Without adding anything, give again the lines from the one holding "8 minutes read" through the final line of the records, exactly, with both ends included and pictures dropped.

EXTRACTED DATA:
:::
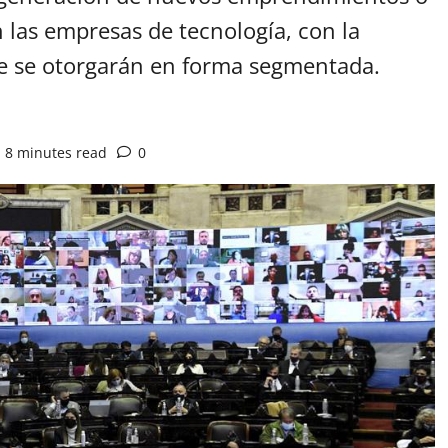
n las empresas de tecnología, con la
ue se otorgarán en forma segmentada.
8 minutes read
0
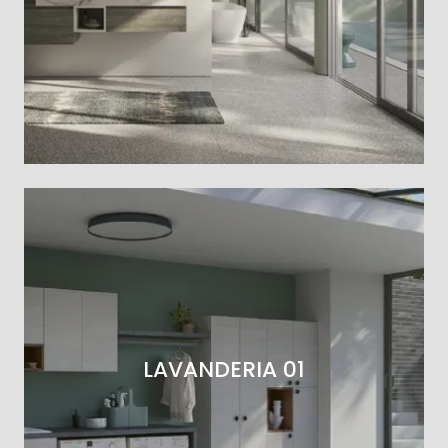
LAVANDERIA 01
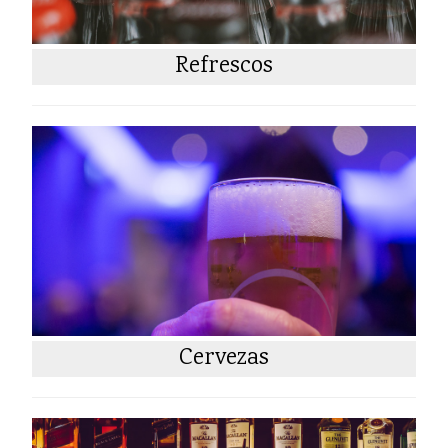
Refrescos
Cervezas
:::
EXERCISE OUTPUT:
8 minutes read
0
LAVANDERIA 01
Refrescos
Cervezas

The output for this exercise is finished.